### Work to complete
In every row, change each "MongoDB" to "PostgreSQL" and leave everything else as it is.

Segment Open

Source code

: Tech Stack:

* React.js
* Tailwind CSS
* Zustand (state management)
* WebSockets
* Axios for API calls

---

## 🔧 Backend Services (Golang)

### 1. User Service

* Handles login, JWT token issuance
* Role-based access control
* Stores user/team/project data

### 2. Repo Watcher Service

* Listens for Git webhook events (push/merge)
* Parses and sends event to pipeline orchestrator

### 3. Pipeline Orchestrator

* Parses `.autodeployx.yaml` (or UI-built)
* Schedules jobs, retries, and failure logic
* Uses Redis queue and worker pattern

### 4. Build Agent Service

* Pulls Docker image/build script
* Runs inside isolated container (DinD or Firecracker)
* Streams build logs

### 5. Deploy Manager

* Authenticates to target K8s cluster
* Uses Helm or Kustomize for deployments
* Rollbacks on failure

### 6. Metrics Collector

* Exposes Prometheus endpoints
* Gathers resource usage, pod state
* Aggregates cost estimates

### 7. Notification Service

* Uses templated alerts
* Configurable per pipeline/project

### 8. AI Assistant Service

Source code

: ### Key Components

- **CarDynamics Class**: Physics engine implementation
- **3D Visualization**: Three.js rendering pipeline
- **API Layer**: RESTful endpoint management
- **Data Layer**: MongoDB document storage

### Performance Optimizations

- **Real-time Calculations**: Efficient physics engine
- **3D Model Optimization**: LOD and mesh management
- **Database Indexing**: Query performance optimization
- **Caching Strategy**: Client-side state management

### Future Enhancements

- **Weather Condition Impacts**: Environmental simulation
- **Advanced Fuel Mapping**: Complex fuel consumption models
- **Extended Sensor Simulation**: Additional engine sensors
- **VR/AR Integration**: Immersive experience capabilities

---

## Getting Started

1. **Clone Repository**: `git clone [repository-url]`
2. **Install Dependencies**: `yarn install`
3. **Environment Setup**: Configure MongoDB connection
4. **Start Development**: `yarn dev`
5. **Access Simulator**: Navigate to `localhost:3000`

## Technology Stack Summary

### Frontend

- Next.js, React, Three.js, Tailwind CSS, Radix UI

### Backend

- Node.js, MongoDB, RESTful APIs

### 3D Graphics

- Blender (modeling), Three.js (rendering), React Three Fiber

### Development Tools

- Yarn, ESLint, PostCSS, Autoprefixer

Segment Closed

### Task response
Source code

: Tech Stack:

* React.js
* Tailwind CSS
* Zustand (state management)
* WebSockets
* Axios for API calls

---

## 🔧 Backend Services (Golang)

### 1. User Service

* Handles login, JWT token issuance
* Role-based access control
* Stores user/team/project data

### 2. Repo Watcher Service

* Listens for Git webhook events (push/merge)
* Parses and sends event to pipeline orchestrator

### 3. Pipeline Orchestrator

* Parses `.autodeployx.yaml` (or UI-built)
* Schedules jobs, retries, and failure logic
* Uses Redis queue and worker pattern

### 4. Build Agent Service

* Pulls Docker image/build script
* Runs inside isolated container (DinD or Firecracker)
* Streams build logs

### 5. Deploy Manager

* Authenticates to target K8s cluster
* Uses Helm or Kustomize for deployments
* Rollbacks on failure

### 6. Metrics Collector

* Exposes Prometheus endpoints
* Gathers resource usage, pod state
* Aggregates cost estimates

### 7. Notification Service

* Uses templated alerts
* Configurable per pipeline/project

### 8. AI Assistant Service

Source code

: ### Key Components

- **CarDynamics Class**: Physics engine implementation
- **3D Visualization**: Three.js rendering pipeline
- **API Layer**: RESTful endpoint management
- **Data Layer**: PostgreSQL document storage

### Performance Optimizations

- **Real-time Calculations**: Efficient physics engine
- **3D Model Optimization**: LOD and mesh management
- **Database Indexing**: Query performance optimization
- **Caching Strategy**: Client-side state management

### Future Enhancements

- **Weather Condition Impacts**: Environmental simulation
- **Advanced Fuel Mapping**: Complex fuel consumption models
- **Extended Sensor Simulation**: Additional engine sensors
- **VR/AR Integration**: Immersive experience capabilities

---

## Getting Started

1. **Clone Repository**: `git clone [repository-url]`
2. **Install Dependencies**: `yarn install`
3. **Environment Setup**: Configure PostgreSQL connection
4. **Start Development**: `yarn dev`
5. **Access Simulator**: Navigate to `localhost:3000`

## Technology Stack Summary

### Frontend

- Next.js, React, Three.js, Tailwind CSS, Radix UI

### Backend

- Node.js, PostgreSQL, RESTful APIs

### 3D Graphics

- Blender (modeling), Three.js (rendering), React Three Fiber

### Development Tools

- Yarn, ESLint, PostCSS, Autoprefixer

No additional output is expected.